| Task prompt |
Please give back every line of text read from the rows below, unchanged and in order, leaving the pictures out of your answer.

—————

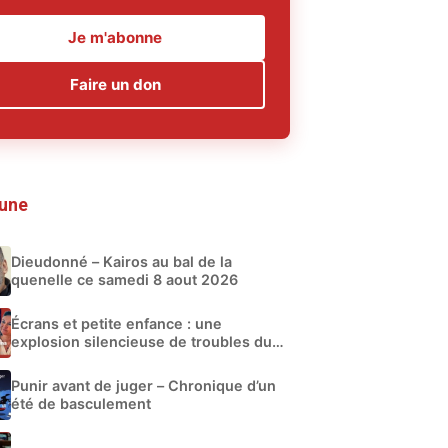
Je m'abonne
Faire un don
 une
Dieudonné – Kairos au bal de la
quenelle ce samedi 8 aout 2026
Écrans et petite enfance : une
explosion silencieuse de troubles du
développement
Punir avant de juger – Chronique d’un
été de basculement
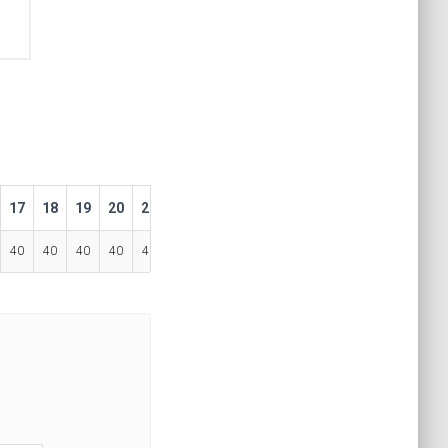
17
18
19
20
21
22
23
40
40
40
40
40
40
40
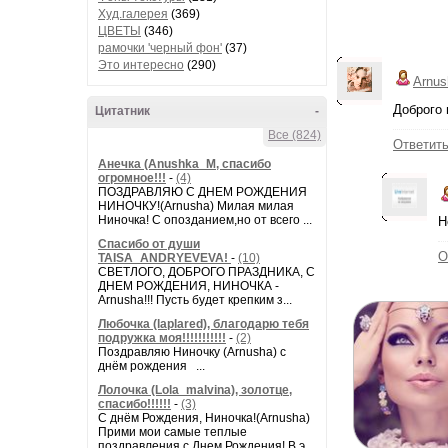
Худ.галерея
(369)
ЦВЕТЫ
(346)
рамочки 'черный фон'
(37)
Это интересно
(290)
Arnus
Доброго 
Цитатник
-
Все (824)
Ответит
Анечка (Anushka_M, спасибо
огромное!!!
-
(4)
ПОЗДРАВЛЯЮ С ДНЕМ РОЖДЕНИЯ
НИНОЧКУ!(Arnusha) Милая милая
Ниночка! С опозданием,но от всего ...
Н
Спасибо от души
О
TAISA_ANDRYEVEVA!
-
(10)
СВЕТЛОГО, ДОБРОГО ПРАЗДНИКА, С
ДНЕМ РОЖДЕНИЯ, НИНОЧКА -
Arnusha!!! Пусть будет крепким з...
Любочка (laplared), благодарю тебя
подружка моя!!!!!!!!!!!
-
(2)
Поздравляю Ниночку (Arnusha) с
днём рождения ...
Лолочка (Lola_malvina), золотце,
спасибо!!!!!!
-
(3)
С днём Рождения, Ниночка!(Аrnusha)
Прими мои самые теплые
поздравления с Днем Рождения! В э...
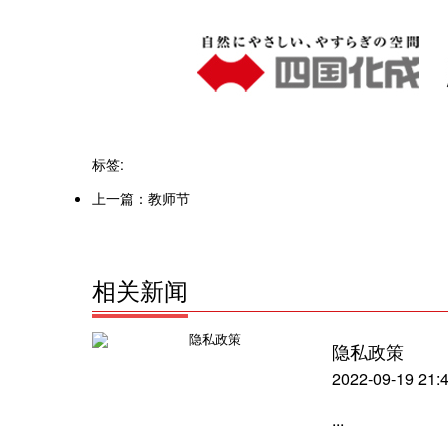
标签:
上一篇：
教师节
相关新闻
隐私政策
2022-09-19 21:
...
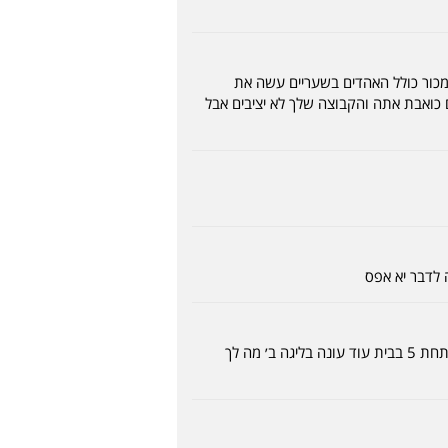
 מכור כולל האהדים בשעריים עשה את
 כואבת אתה והקבוצה שלך לא יציבים אבל
לדבר יא אפס
רגב הרסת את לוד אין כמו אבוסבחי מתגעגעים אליו הבאת את כל העולם ואישתו לחוד ונכשלת מחנה פירקו לך את התחת 5 בבית עוד עונה בליגה ב׳ מה לך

—————

| Output |
Je m'abonne
Faire un don
 une
Dieudonné – Kairos au bal de la
quenelle ce samedi 8 aout 2026
Écrans et petite enfance : une
explosion silencieuse de troubles du
développement
Punir avant de juger – Chronique d’un
été de basculement
17
18
19
20
21
22
23
40
40
40
40
40
40
40
Худ.галерея
(369)
ЦВЕТЫ
(346)
рамочки 'черный фон'
(37)
Это интересно
(290)
Arnus
Доброго 
Цитатник
-
Все (824)
Ответит
Анечка (Anushka_M, спасибо
огромное!!!
-
(4)
ПОЗДРАВЛЯЮ С ДНЕМ РОЖДЕНИЯ
НИНОЧКУ!(Arnusha) Милая милая
Ниночка! С опозданием,но от всего ...
Н
Спасибо от души
О
TAISA_ANDRYEVEVA!
-
(10)
СВЕТЛОГО, ДОБРОГО ПРАЗДНИКА, С
ДНЕМ РОЖДЕНИЯ, НИНОЧКА -
Arnusha!!! Пусть будет крепким з...
Любочка (laplared), благодарю тебя
подружка моя!!!!!!!!!!!
-
(2)
Поздравляю Ниночку (Arnusha) с
днём рождения ...
Лолочка (Lola_malvina), золотце,
спасибо!!!!!!
-
(3)
С днём Рождения, Ниночка!(Аrnusha)
Прими мои самые теплые
поздравления с Днем Рождения! В э...
标签:
上一篇：
教师节
相关新闻
隐私政策
2022-09-19 21:
...
 מכור כולל האהדים בשעריים עשה את
 כואבת אתה והקבוצה שלך לא יציבים אבל
לדבר יא אפס
רגב הרסת את לוד אין כמו אבוסבחי מתגעגעים אליו הבאת את כל העולם ואישתו לחוד ונכשלת מחנה פירקו לך את התחת 5 בבית עוד עונה בליגה ב׳ מה לך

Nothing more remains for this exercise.